The hidden refugee ‘hell’ in Melbourne

August 8, 2019
Issue 
Tamil Refugee Council's Niro Kandasamy at the August 5 meeting. Photo: Refugee Action Collective/twitter

Located in the suburb of Broadmeadows, Melbourne Immigration Transit Accommodation (MITA) has been described as a "hidden hell for refugees".

Addressing a forum organised by the Refugee Action Collective (RAC) on August 5 by video message, Iraqi refugee Ali Yousuf, who was previously in MITA and is now in an Adelaide detention centre, said MITA guards regularly provoke people, seeking any reaction as an excuse to attack them. Yousuf suffered a broken hand when assaulted by a guard.

Yousuf said that detention is a waste of money that could be spent on helping the sick and people with disabilities.

He said that among those detained are families, including a two-year-old child.

Alison Battison, a lawyer representing detainees, spoke of the case of detained Vietnamese asylum seeker Huyen and her daughter Isabella, who was born in detention.

After arriving by boat, Huyen was, for a time, allowed to live in the community. She married and became pregnant, but was then taken back into detention. She suffers from gestational diabetes.

Isabella is classified as a "guest" rather than a detainee, which the United Nations has described as an attempt to circumvent the prohibition on the detention of children. She was taken to hospital with an acute illness, but then returned to detention.

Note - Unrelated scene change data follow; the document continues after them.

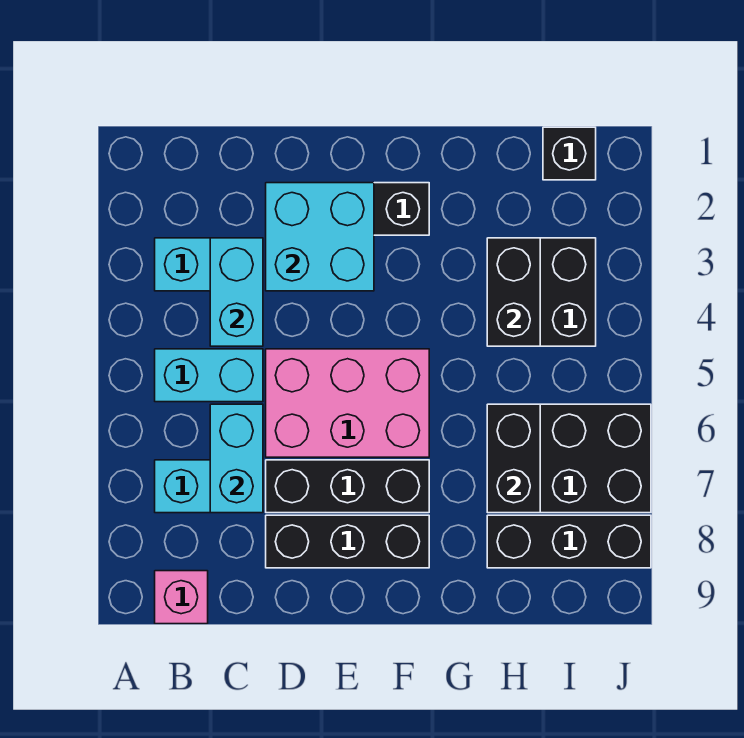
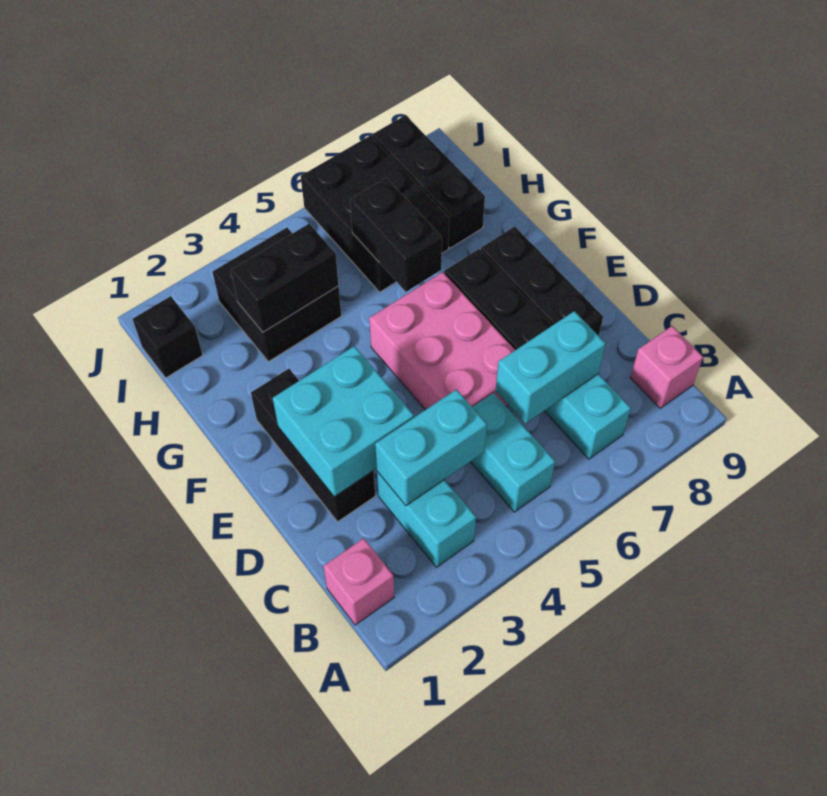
none -> pink brick B1 level 1
black brick H6:H7 level 2 -> black brick G6:H6 level 2

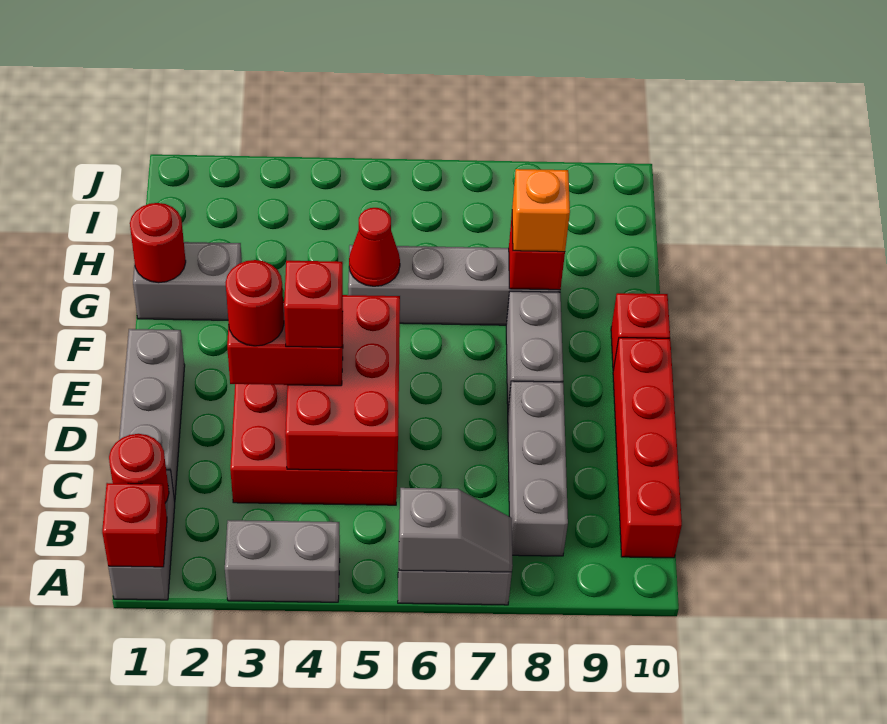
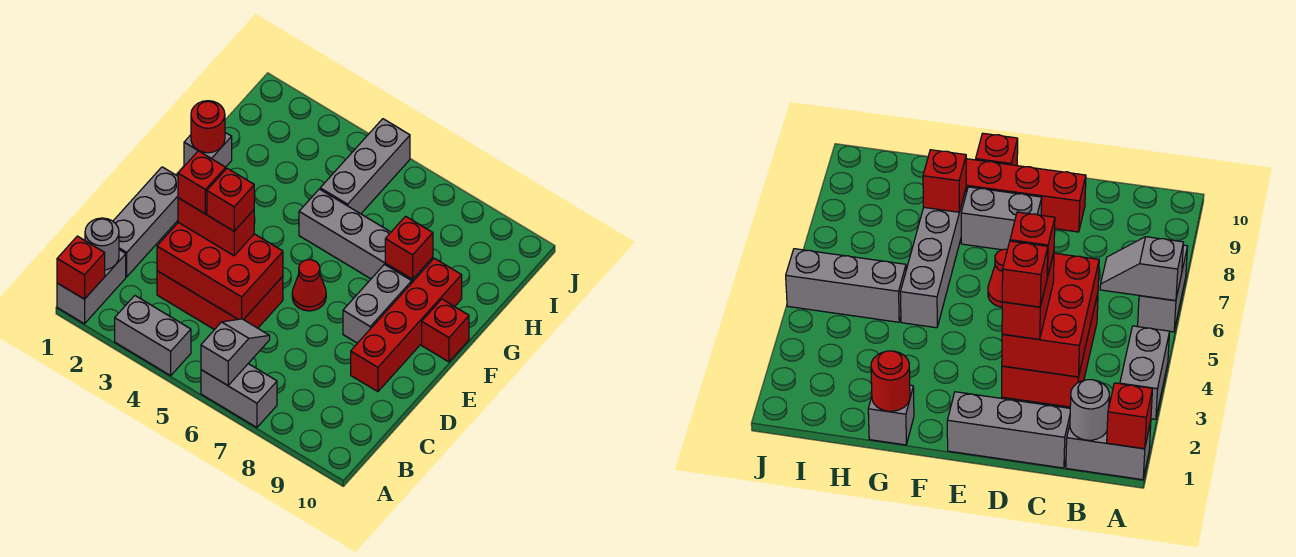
grey slope A6:A7 level 2 top 6 -> grey slope A6:B6 level 2 top A
red round brick B1 level 2 -> grey round brick B1 level 2
grey brick B8:D8 level 1 -> grey brick H5:J5 level 1
red brick B10:E10 level 1 -> red brick D9:G9 level 1
red brick C4:E5 level 2 -> red brick C3:D5 level 2
red round brick D3 level 4 -> red brick D3 level 4
grey brick G1:G2 level 1 -> grey brick G1 level 1
red cone G5 level 2 -> red cone E6 level 1
orange brick G8 level 3 -> none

Battison said that medical treatment in MITA is "shocking" and that refugees are often assaulted by criminals who are in MITA awaiting to be deported.

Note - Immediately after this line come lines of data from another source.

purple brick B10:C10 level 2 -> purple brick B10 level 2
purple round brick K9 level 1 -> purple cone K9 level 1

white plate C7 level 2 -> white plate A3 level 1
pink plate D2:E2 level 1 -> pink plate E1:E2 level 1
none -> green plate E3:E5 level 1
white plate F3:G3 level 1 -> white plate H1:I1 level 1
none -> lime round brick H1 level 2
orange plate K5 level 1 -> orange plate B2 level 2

The Tamil Refugee Council’s Niro Kandasamy said that thousands of Tamils fled by boat after the military victory of the Sri Lankan government against the Liberation Tigers of Tamil Eelam in 2009. Some of them are detained in MITA.

She said tens of thousands of Tamils had been massacred in the final stages of the war and that "structural genocide" continues. UN special rapporteur Ben Emmerson has said that the use of torture is "endemic and routine" in Sri Lanka.

Nevertheless, the Australian government stopped processing asylum claims by Tamils in 2010 and many have been sent back to Sri Lanka. Australia has close military and diplomatic links with Sri Lanka.

Fifty-five Tamils who were recognised as refugees were kept in detention for years because ASIO classified them as security threats.

These decisions were later reversed, and most have now been released, but five Tamils remain in detention after 10 years. One of them has been diagnosed with leukemia.

Kandasamy also spoke about the Tamil family of Priya, Nades and their two young children who had been living in Biloela, a small town in Queensland, but were taken into detention and are now held in MITA.